I am using Taylor Expansion for the following problem, but for some reason I am getting wrong solutions from a program I am running it on. Can someone please help me find $f(b)$ for $b=2,3$?? Thank you so much for your time and help!
Suppose $f'(x) = \cos(x^2)$ and $f(0) = 1$. I wish to estimate $f(b)$ for the following:
$b=0 : f(b) \approx 1$
$b=1 : f(b) \approx 1.90452$
$b=2 : f(b) \approx 1.975$ (which is incorrect, and I do not understand why)
$b=3 : f(b) \approx ??$
You're just not using enough terms to get a good approximation so far away from the point that you are Taylor expanding around.

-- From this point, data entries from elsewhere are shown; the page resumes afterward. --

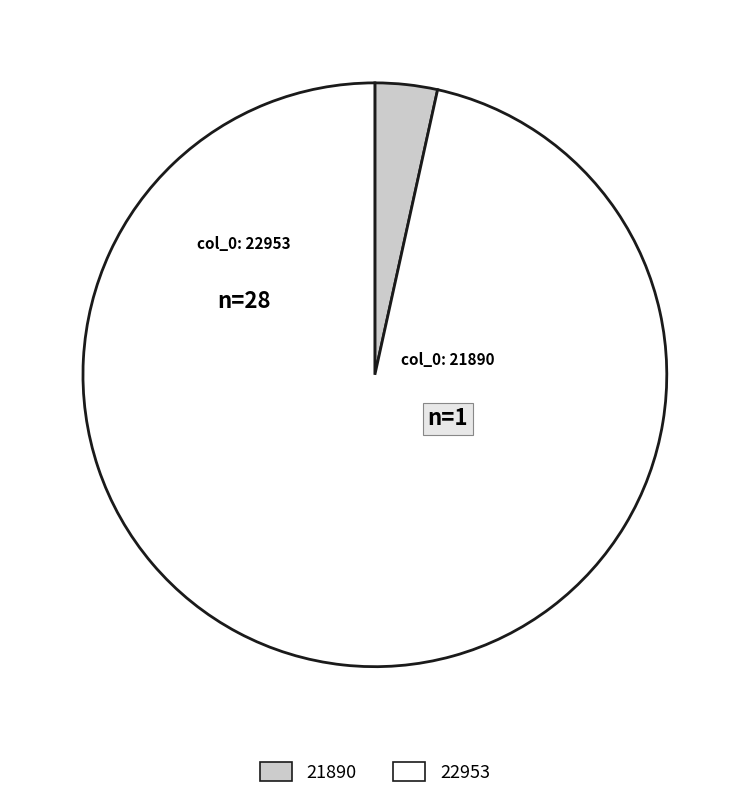

Combined, do 22953 and 21890 account for over 50%?

Yes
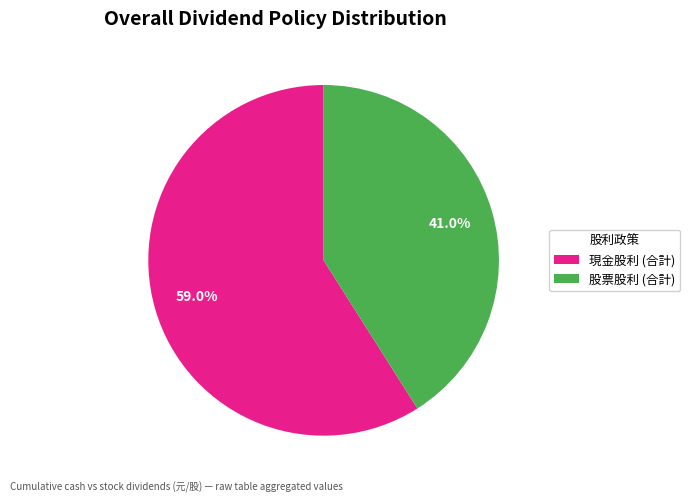

Does any single category account for the majority?

Yes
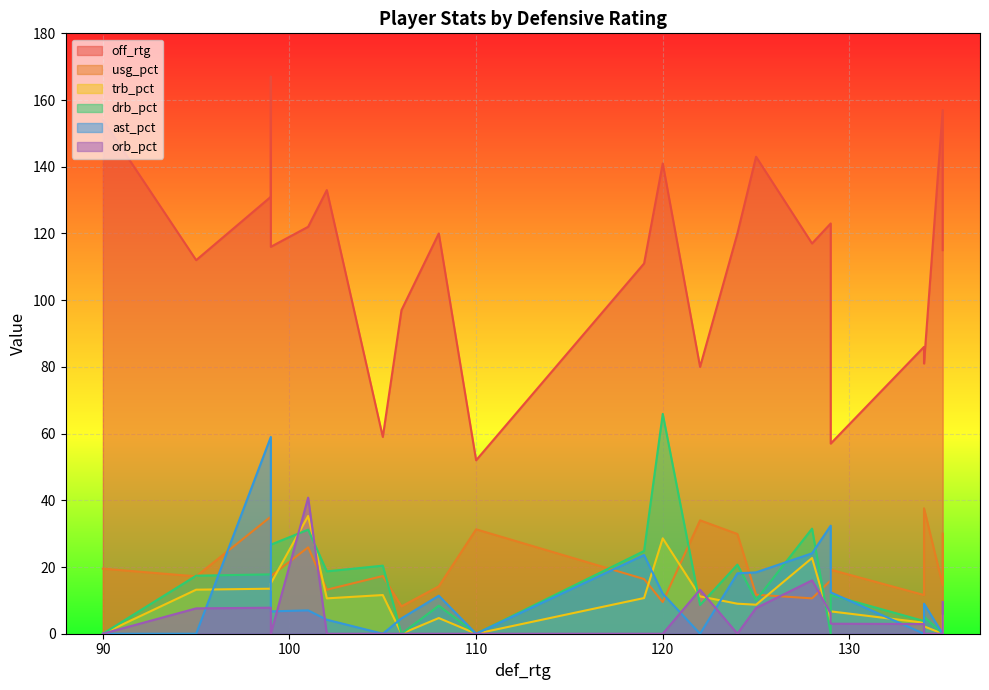

Rank the series at 105 from highest to lowest value.

off_rtg, drb_pct, usg_pct, trb_pct, ast_pct, orb_pct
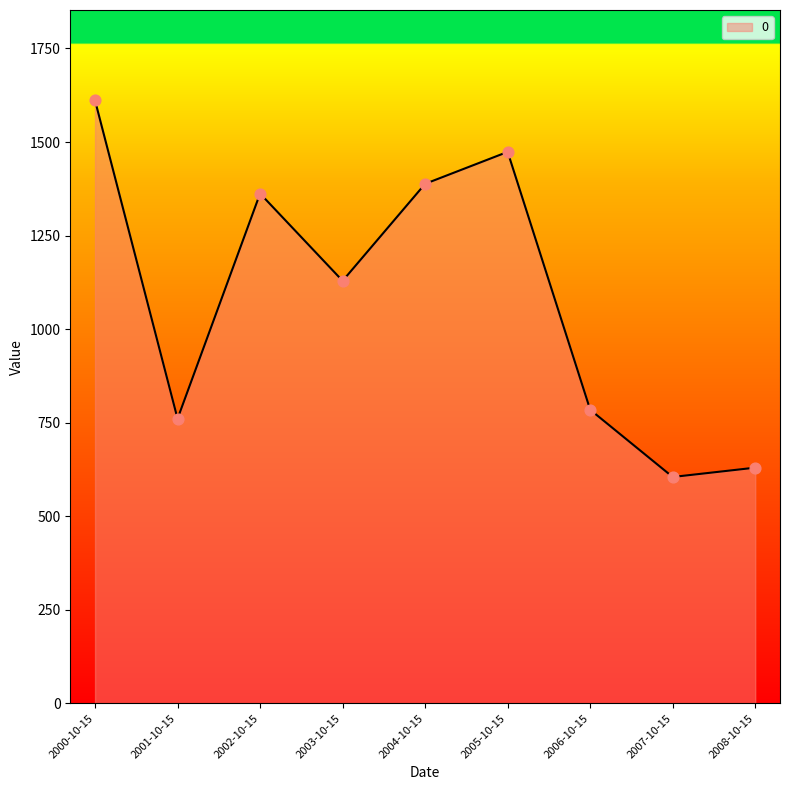

What is the ratio of the value at 2004-10-15 to the value at 2005-10-15?

0.9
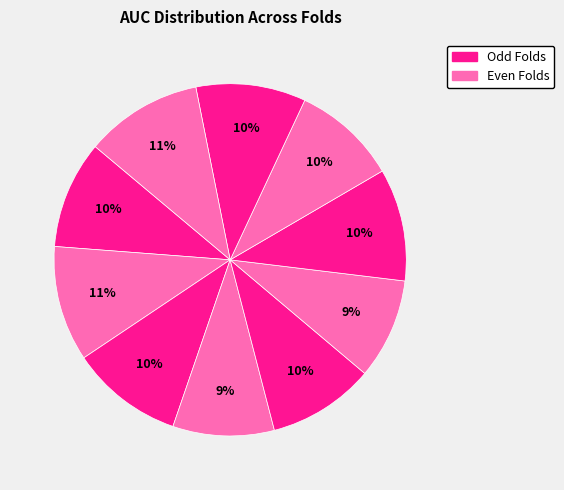

How many segments does this pie chart have?

10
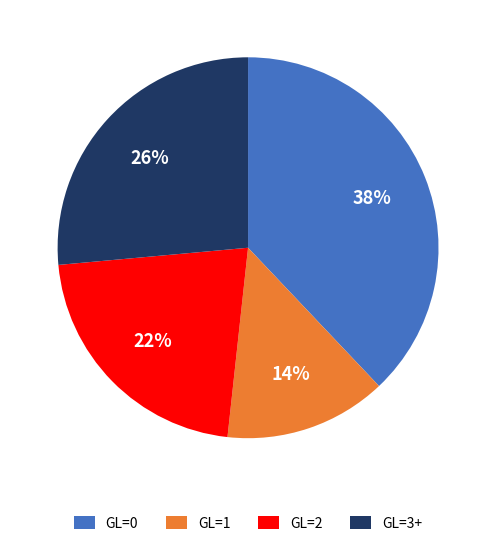

True or false: GL=0 accounts for 31% of the total.

False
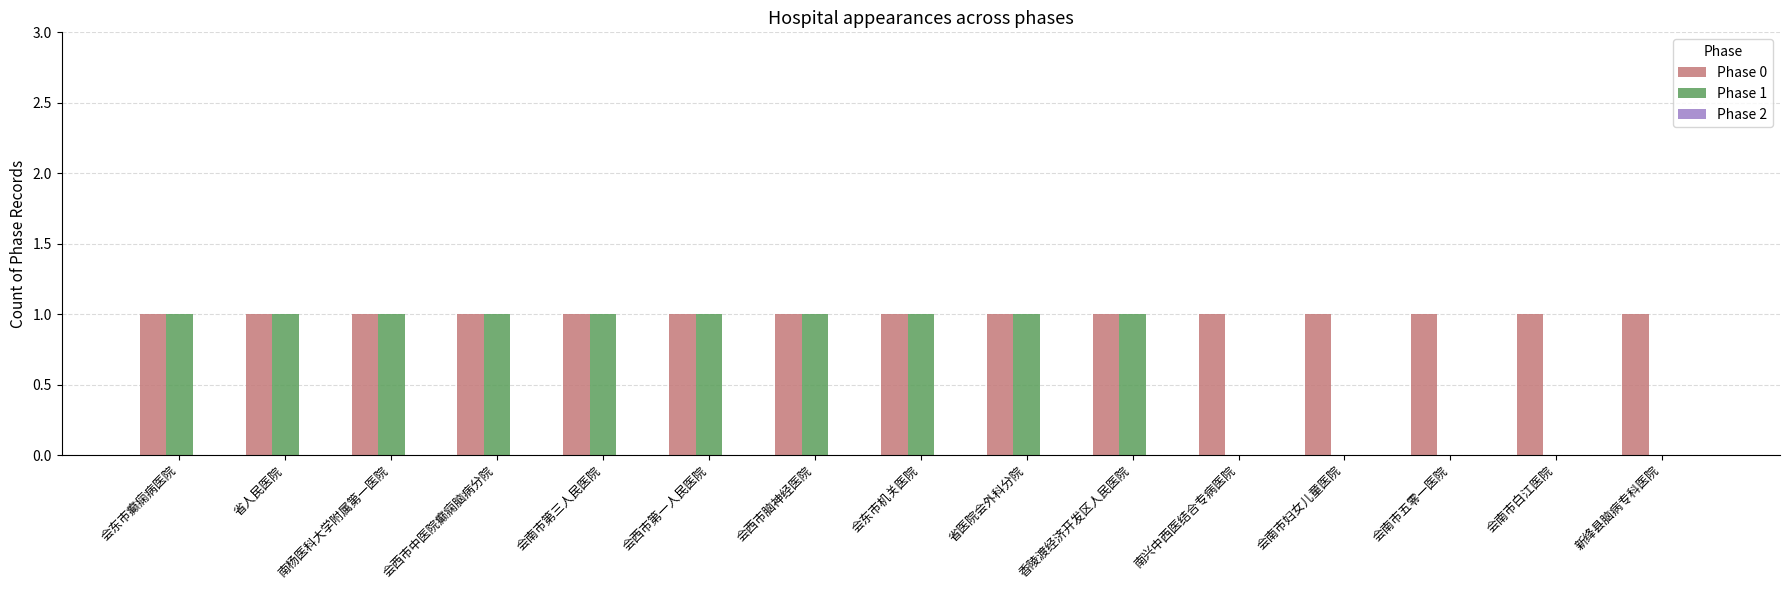

The Phase 0 series shows 1 at 会东市机关医院. True or false?

True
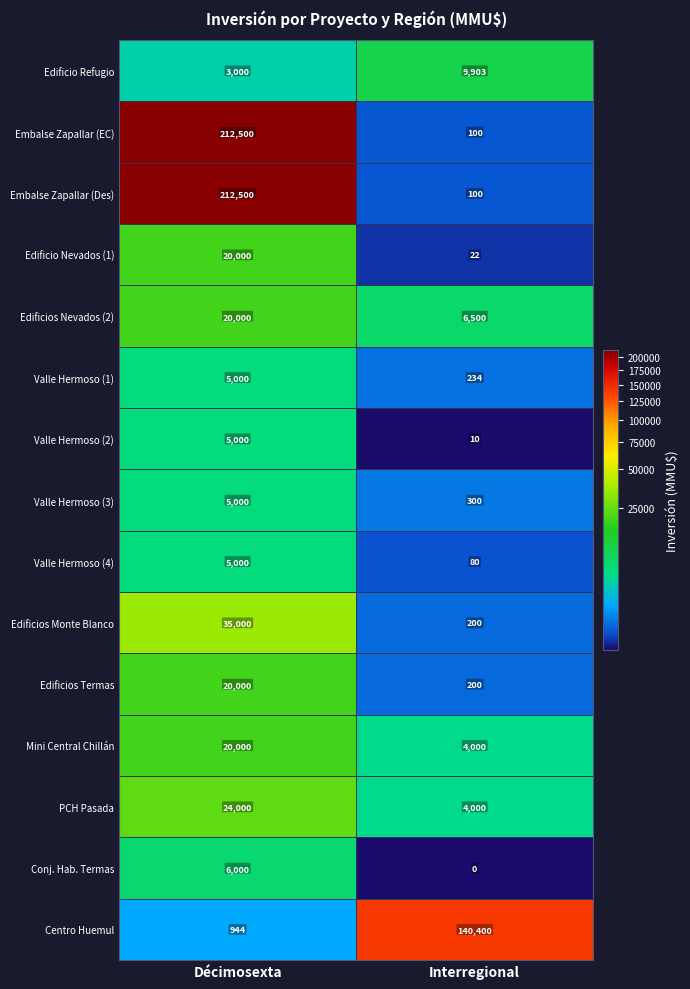

True or false: Valle Hermoso (1) has a value of 8195 at Décimosexta.

False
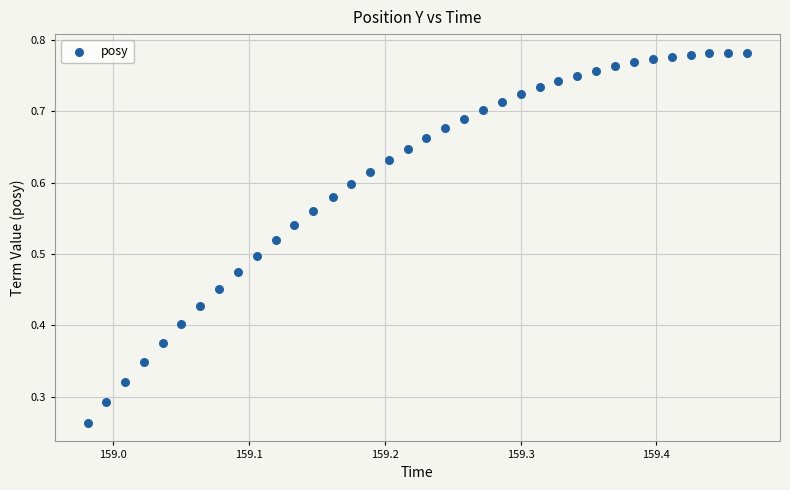

How many points are shown in the scatter plot?

36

Taylor expansions around $0$ are most accurate near $0$.
In the following Desmos graph the function $f(x) = 1 + \int_0^x \cos(s^2)\, \text ds$ is plotted in $\color{red}{\text{red}}$. A $\pm0.1$ tolerance region is plotted around $f$ in $\color{darkgreen}{\text{green}}$. The first 5 terms, i.e. the 4th order Taylor approximation, plotted in $\color{blue}{\text{blue}}$ leaves the green region at about $x=1.9$, which explains the bad quality of your approximation at $x=2$. If you want to approximate $f$ at $x=3$ to $0.1$ error, you will need to use at least 12 terms; this is the $\color{purple}{\text{purple}}$ graph.